**Work instructions:**
Of all the lines below, return only those starting with the line holding "Seeing the positive effect this had on the" and going on through the line holding "sure that with the increased cash flow", exactly as written.

Start of Block

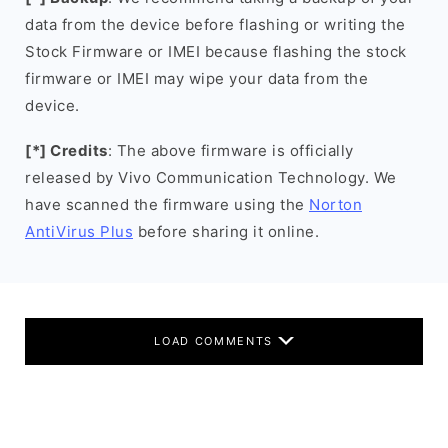
data from the device before flashing or writing the
Stock Firmware or IMEI because flashing the stock
firmware or IMEI may wipe your data from the
device.
[*] Credits
: The above firmware is officially
released by Vivo Communication Technology. We
have scanned the firmware using the
Norton
AntiVirus Plus
before sharing it online.
LOAD COMMENTS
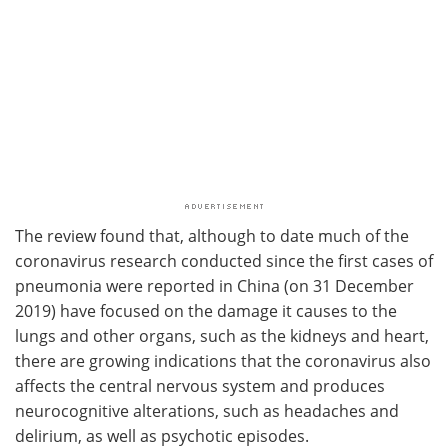
The review found that, although to date much of the
coronavirus research conducted since the first cases of
pneumonia were reported in China (on 31 December
2019) have focused on the damage it causes to the
lungs and other organs, such as the kidneys and heart,
there are growing indications that the coronavirus also
affects the central nervous system and produces
neurocognitive alterations, such as headaches and
delirium, as well as psychotic episodes.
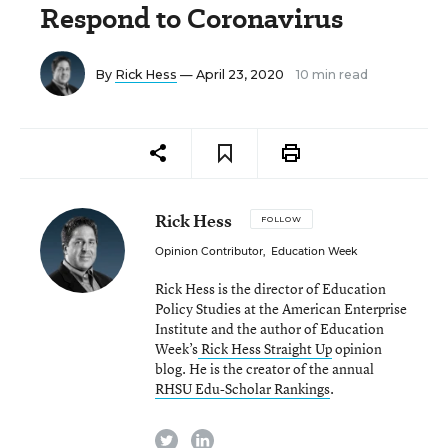
Respond to Coronavirus
By
Rick Hess
— April 23, 2020
10 min read
Rick Hess
FOLLOW
Opinion Contributor
,
Education Week
Rick Hess is the director of Education
Policy Studies at the American Enterprise
Institute and the author of Education
Week’s
Rick Hess Straight Up
opinion
blog. He is the creator of the annual
RHSU Edu-Scholar Rankings
.
twitter
linkedin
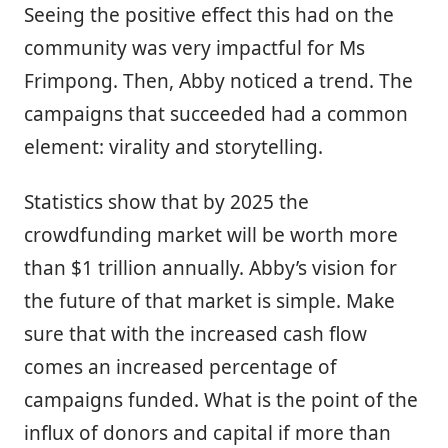
Seeing the positive effect this had on the
community was very impactful for Ms
Frimpong. Then, Abby noticed a trend. The
campaigns that succeeded had a common
element: virality and storytelling.
Statistics show that by 2025 the
crowdfunding market will be worth more
than $1 trillion annually. Abby’s vision for
the future of that market is simple. Make
sure that with the increased cash flow
comes an increased percentage of
campaigns funded. What is the point of the
influx of donors and capital if more than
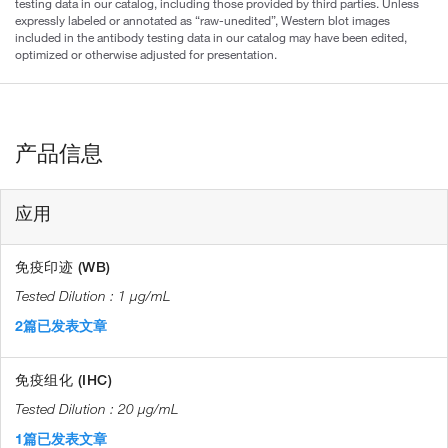
testing data in our catalog, including those provided by third parties. Unless
expressly labeled or annotated as “raw-unedited”, Western blot images
included in the antibody testing data in our catalog may have been edited,
optimized or otherwise adjusted for presentation.
产品信息
应用
免疫印迹 (WB)
1 µg/mL
2篇已发表文章
免疫组化 (IHC)
20 µg/mL
1篇已发表文章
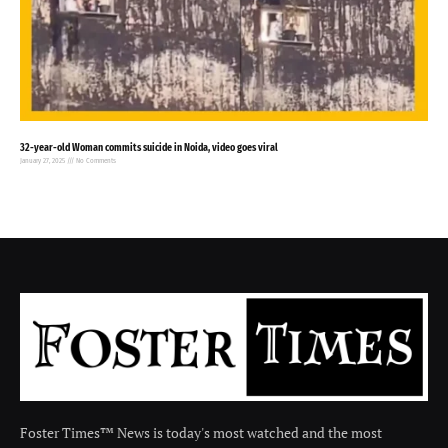
32-year-old Woman commits suicide in Noida, video goes viral
January 27, 2025
No Comments
Foster Times™ News is today's most watched and the most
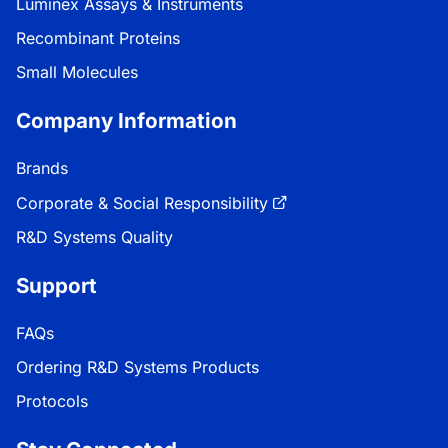
Luminex Assays & Instruments
Recombinant Proteins
Small Molecules
Company Information
Brands
Corporate & Social Responsibility
R&D Systems Quality
Support
FAQs
Ordering R&D Systems Products
Protocols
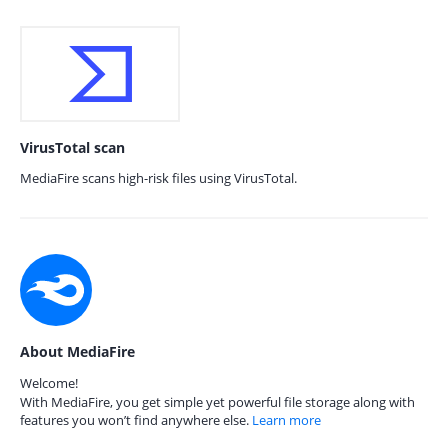
VirusTotal scan
MediaFire scans high-risk files using VirusTotal.
About MediaFire
Welcome!
With MediaFire, you get simple yet powerful file storage along with
features you won’t find anywhere else.
Learn more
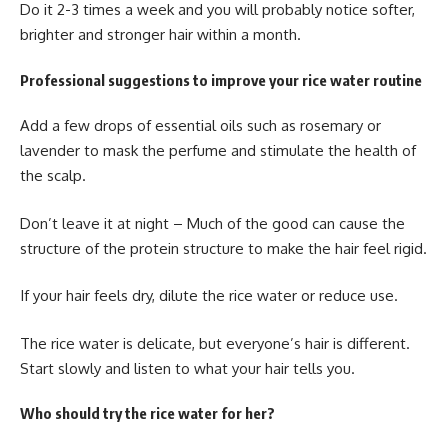
Do it 2-3 times a week and you will probably notice softer,
brighter and stronger hair within a month.
Professional suggestions to improve your rice water routine
Add a few drops of essential oils such as rosemary or
lavender to mask the perfume and stimulate the health of
the scalp.
Don’t leave it at night – Much of the good can cause the
structure of the protein structure to make the hair feel rigid.
If your hair feels dry, dilute the rice water or reduce use.
The rice water is delicate, but everyone’s hair is different.
Start slowly and listen to what your hair tells you.
Who should try the rice water for her?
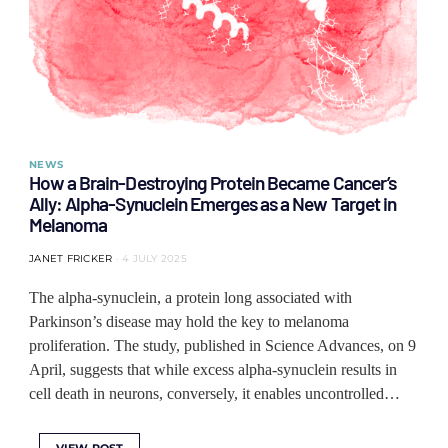
NEWS
How a Brain-Destroying Protein Became Cancer’s
Ally: Alpha-Synuclein Emerges as a New Target in
Melanoma
JANET FRICKER
4 JULY 2025
The alpha-synuclein, a protein long associated with
Parkinson’s disease may hold the key to melanoma
proliferation. The study, published in Science Advances, on 9
April, suggests that while excess alpha-synuclein results in
cell death in neurons, conversely, it enables uncontrolled…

End of Block

**Output for this exercise:**
Seeing the positive effect this had on the
community was very impactful for Ms
Frimpong. Then, Abby noticed a trend. The
campaigns that succeeded had a common
element: virality and storytelling.
Statistics show that by 2025 the
crowdfunding market will be worth more
than $1 trillion annually. Abby’s vision for
the future of that market is simple. Make
sure that with the increased cash flow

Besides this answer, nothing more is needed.